This week's highs and lows in PC gaming

THE HIGHS

Chris Livingston: Cold hearted

Guess I'll keep blabbering about Frostpunk, as I did in my review of the survival city-builder and on our podcast this week. It's a tough game filled with tough choices, the best of which I never felt great about and the worst of which I wound up barely regretting. The final question of Frostpunk is: do the ends justify the means? Does getting the result you wanted (surviving) make the terrible things you did (too many to list) worth it? I still can't really answer that, and when a game gives you a lot to think about, that's always a good thing.

11 Bit Studios is also talking about additional scenarios—we posted a guide to the existing ones today, in addition to our earlier Frostpunk beginner's guideand are mulling an open-ended sandbox mode in the future. I give frostbitten thumbs up to both. 

Tom Senior: Staying frosty

Battletech and Frostpunk made a great one-two punch this week. The first is a turn-based tactical game about mechs messing each other up, the other is a morbid, atmospheric city builder. Both are brainy, beautiful and extremely PC. I have spent the week wallowing in hit percentages and resource counters, one evening plotting to unbalance heavy mechs with long range missiles, the next sending out explorers to find citizens lost in Frostpunk’s frozen post-apocalypse. Even in a relatively quiet time for releases the PC provides smart, engrossing games.

Of the two games I find Frostpunk slightly more appealing because it captures a bleak mood so well. I can almost feel the heat of the blazing chimney at the heart of the little pocket civilisation living in my monitor. I have been exiled by my citizens once, but find myself starting again. I’ve gotta help those little guys power their way out of that icy hell.

James Davenport: Season Four-cast

Fortnite Season 4 is nearly here, heralded by a torrent of meteors striking the island. I suppose Epic's tweets saying that Season 4 is coming soon next to some suspiciously heroic-looking faces and the end of Season 3 on April 30 is a pretty big sign too, but I'm having fun as a pseudo-soothsaying doomsayer with everyone else on the Fortnite Battle Royale subreddit. The end is near! But so is the beginning of a few months of new Battle Pass rewards, including those damn skins I can't stop buying. 

Fashion aside, we're not too sure what's we'll see in the following months, but we're doing our best to collect everything we know about Fortnite Season 4 for easy reading in the meantime. Personally, I'm hoping we'll see a focus on map changes this go around.

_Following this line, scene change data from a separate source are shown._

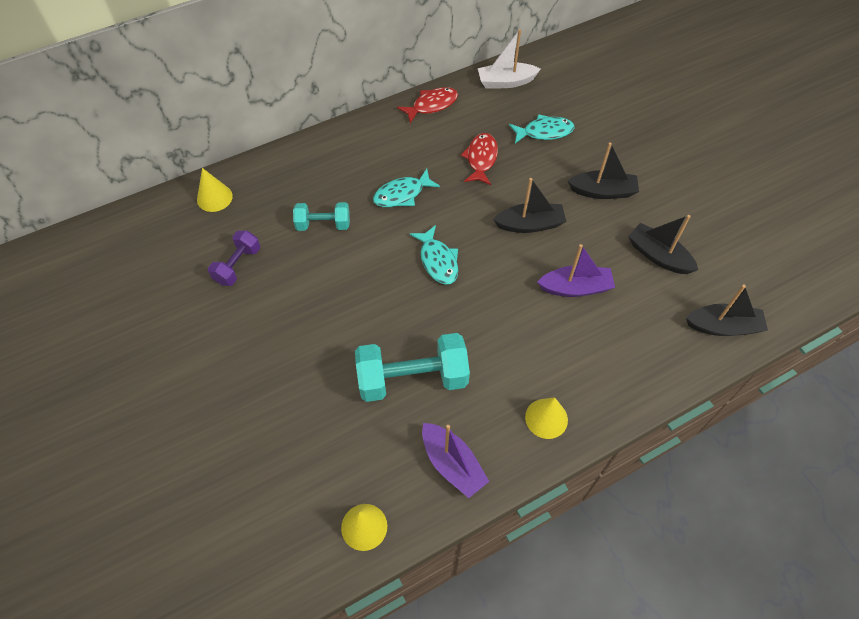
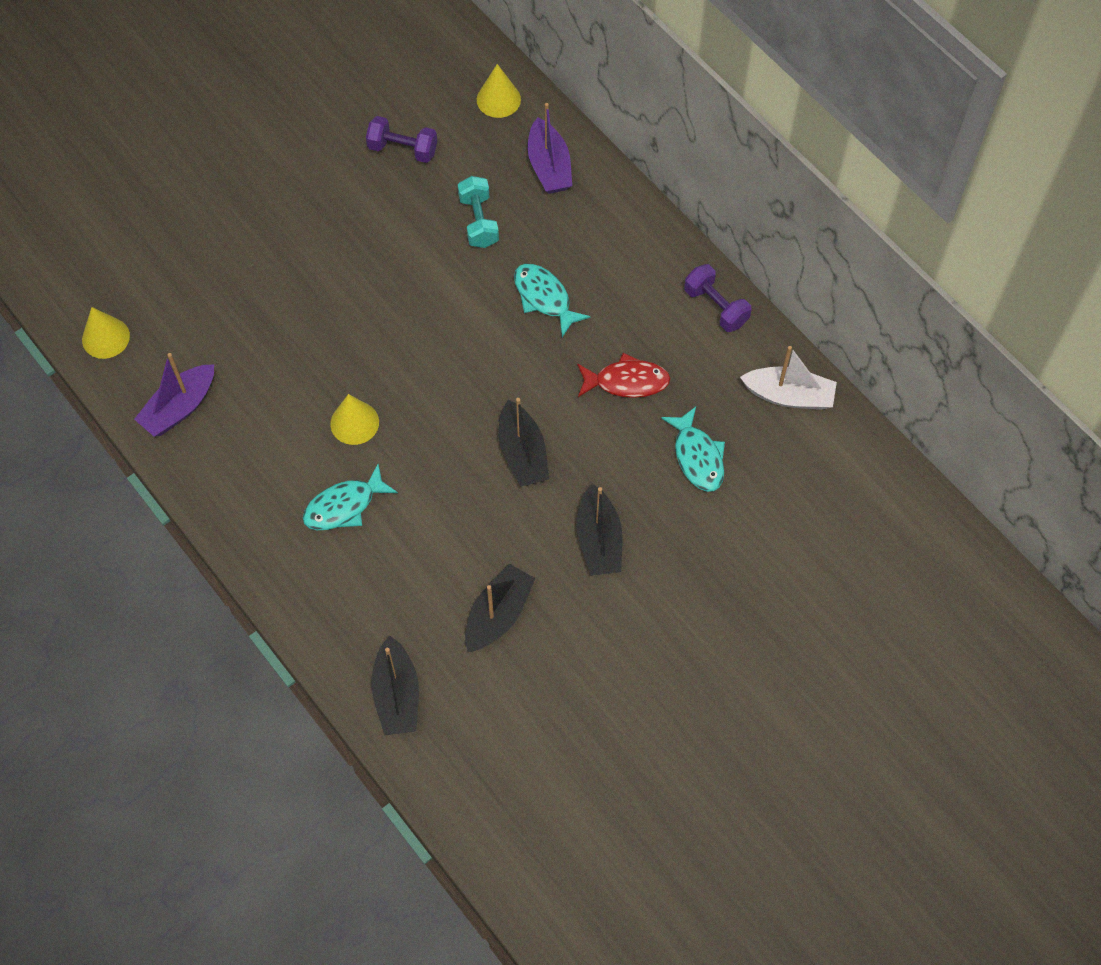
camera: 80 degrees right, 5 degrees up
turquoise dumbbell [355,333,470,402] -> none
red fish [397,87,458,123] -> purple dumbbell [684,264,751,332]
turquoise fish [410,225,458,285] -> turquoise fish moved to [303,464,398,530]
white boat [478,29,541,88] -> white boat turned 120 degrees clockwise [740,346,837,410]
yellow cone [525,397,568,439] -> yellow cone moved to [330,394,379,445]
purple boat [537,244,615,297] -> purple boat moved to [528,103,572,194]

Fortnite's arsenal grew significantly in Season 3, but once Tilted Towers arrived, the map became a big lopsided and lonely in parts. Here's to hoping that big meteor missed Tilted and wipes the eastern half just in time for a makeover. 

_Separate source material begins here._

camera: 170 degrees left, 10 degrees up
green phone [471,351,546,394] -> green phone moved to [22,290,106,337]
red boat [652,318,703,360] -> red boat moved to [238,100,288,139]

Jody Macgregor: The good old days

When I was a kid my friends would bring games magazines to school and we'd pore over them on our lunch breaks, because it was the 1990s and we didn't have the internet. British games magazines were the ones we liked best, because they had funny captions and harsh reviews. So it's cool to find that a complete archive of Amiga Power is now online. Even though I didn't own an Amiga it's great to be able to dive into the past like this. And if you were wondering just how 1990s this magazine is, here's one of the first sentences I read from opening a random issue: "New games being about as rare as bad songs on a Smashing Pumpkins album these days…" 

Wes Fenlon: Halo again

Halo lives! Of course, it was never really dead on consoles, but Microsoft's flagship shooter has really struggled to retain an Xbox audience over the last half decade. The Master Chief Collection was a broken disaster, and Halo 4 and 5 had something of an identity crisis, torn between the desires of hardcore Halo fans and wider audiences. That's why it's so refreshing to check out the ElDewrito mod, which received a big update last week (and has subsequently been surrounded by controversy as Microsoft goes after the underlying game files, which have been illegally distributed). Sharing and downloading Halo Online might be illegal, but for anyone playing anyway it's pure Halo 3 multiplayer, even better in some ways than it was a decade ago. I know Microsoft's paying attention, and I hope ElDewrito's popularity with the community affects Halo's future on PC. 

Joe Donnelly: Not very PC

I turned 32 this week and was gifted Football Manager 2018 for the Nintendo Switch. I’d like to write about the nine hours I’ve sunk into my new Celtic save since Tuesday, and about the meticulous training drills, tactics, scouting programmes and formations I’ve implemented. But I should probably talk about my week in PC gaming. Which means I can’t talk about how good God of War is either.

I can however talk about Blazing Griffin’s Murderous Pursuits. It’s the studio’s spiritual successor follow-up to The Ship: Remasted, and is a neat multiplayer assassination game that echoes Dishonored, BioShock and Hitman. I jumped into its open beta last weekend, and had great fun hunting online enemies and, more often than not, getting slaughtered by stealthier stalkers than I. I plan to spend some more time with it over the weekend—between my inevitable bouts in the virtual dugout, and time spent with bearded god dad Kratos.